**What the task asks**
Reproduce the text of every row below word for word, and leave the pictures out of your answer.

**Material for the task**
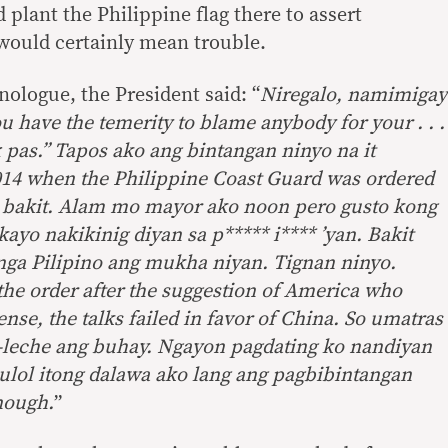
d plant the Philippine flag there to assert
would certainly mean trouble.
nologue, the President said: “
Niregalo, namimigay
 have the temerity to blame anybody for your . . .
 pas.” Tapos ako ang bintangan ninyo na it
14 when the Philippine Coast Guard was ordered
 ko bakit. Alam mo mayor ako noon pero gusto kong
kayo nakikinig diyan sa p***** i**** ’yan. Bakit
nga Pilipino ang mukha niyan. Tignan ninyo.
he order after the suggestion of America who
ense, the talks failed in favor of China. So umatras
-leche ang buhay. Ngayon pagdating ko nandiyan
ulol itong dalawa ako lang ang pagbibintangan
enough.
”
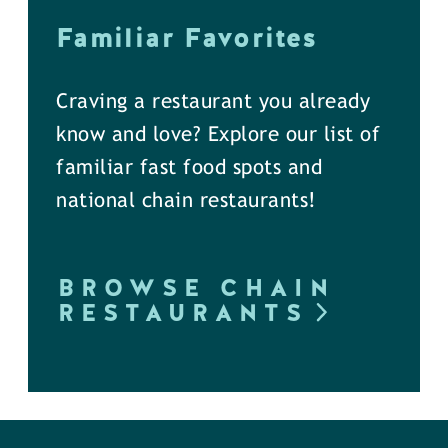
Familiar Favorites
Craving a restaurant you already
know and love? Explore our list of
familiar fast food spots and
national chain restaurants!
BROWSE CHAIN
RESTAURANTS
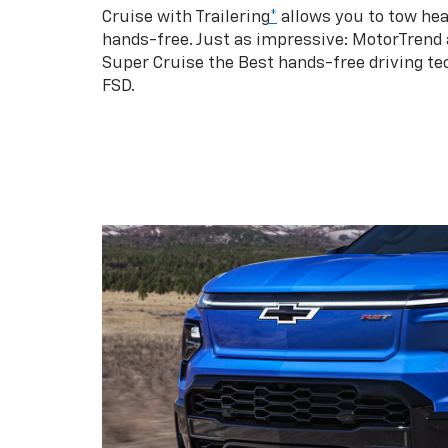
Cruise with Trailering
*
allows you to tow hea
hands-free. Just as impressive: MotorTrend
Super Cruise the Best hands-free driving te
FSD.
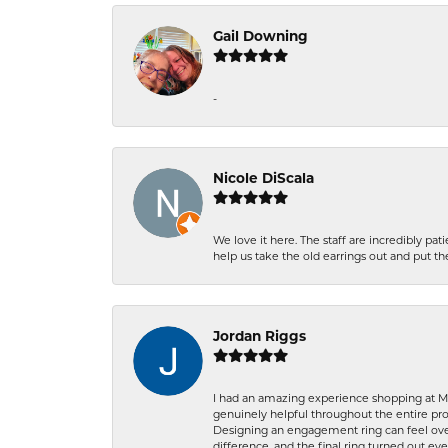
Gail Downing
-
Nicole DiScala
We love it here. The staff are incredibly 
help us take the old earrings out and put 
Jordan Riggs
I had an amazing experience shopping at Ma
genuinely helpful throughout the entire proc
Designing an engagement ring can feel over
difference, and the final ring turned out e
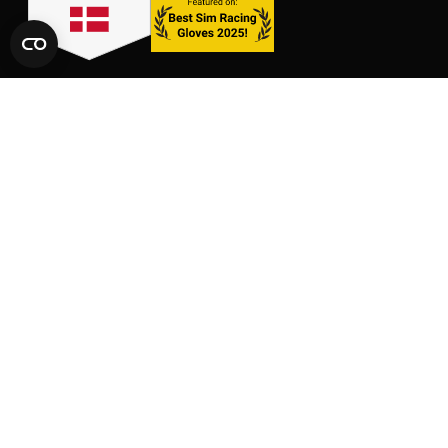
LINKS
SHOP
CONTACT
GLOVES
SIZE CHARTS
PACKS
FAQ
SUPPORT
AFFILIATE AREA
LEGAL AND PRIVACY
TERMS OF SERVICE
TERMS OF AFFILIATION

**The completed task**
d plant the Philippine flag there to assert
would certainly mean trouble.
nologue, the President said: “
Niregalo, namimigay
 have the temerity to blame anybody for your . . .
 pas.” Tapos ako ang bintangan ninyo na it
14 when the Philippine Coast Guard was ordered
 ko bakit. Alam mo mayor ako noon pero gusto kong
kayo nakikinig diyan sa p***** i**** ’yan. Bakit
nga Pilipino ang mukha niyan. Tignan ninyo.
he order after the suggestion of America who
ense, the talks failed in favor of China. So umatras
-leche ang buhay. Ngayon pagdating ko nandiyan
ulol itong dalawa ako lang ang pagbibintangan
enough.
”
Familiar Favorites
Craving a restaurant you already
know and love? Explore our list of
familiar fast food spots and
national chain restaurants!
BROWSE CHAIN
RESTAURANTS
Cruise with Trailering
*
allows you to tow hea
hands-free. Just as impressive: MotorTrend
Super Cruise the Best hands-free driving te
FSD.
Gail Downing
-
Nicole DiScala
We love it here. The staff are incredibly 
help us take the old earrings out and put 
Jordan Riggs
I had an amazing experience shopping at Ma
genuinely helpful throughout the entire proc
Designing an engagement ring can feel over
difference, and the final ring turned out e
LINKS
SHOP
CONTACT
GLOVES
SIZE CHARTS
PACKS
FAQ
SUPPORT
AFFILIATE AREA
LEGAL AND PRIVACY
TERMS OF SERVICE
TERMS OF AFFILIATION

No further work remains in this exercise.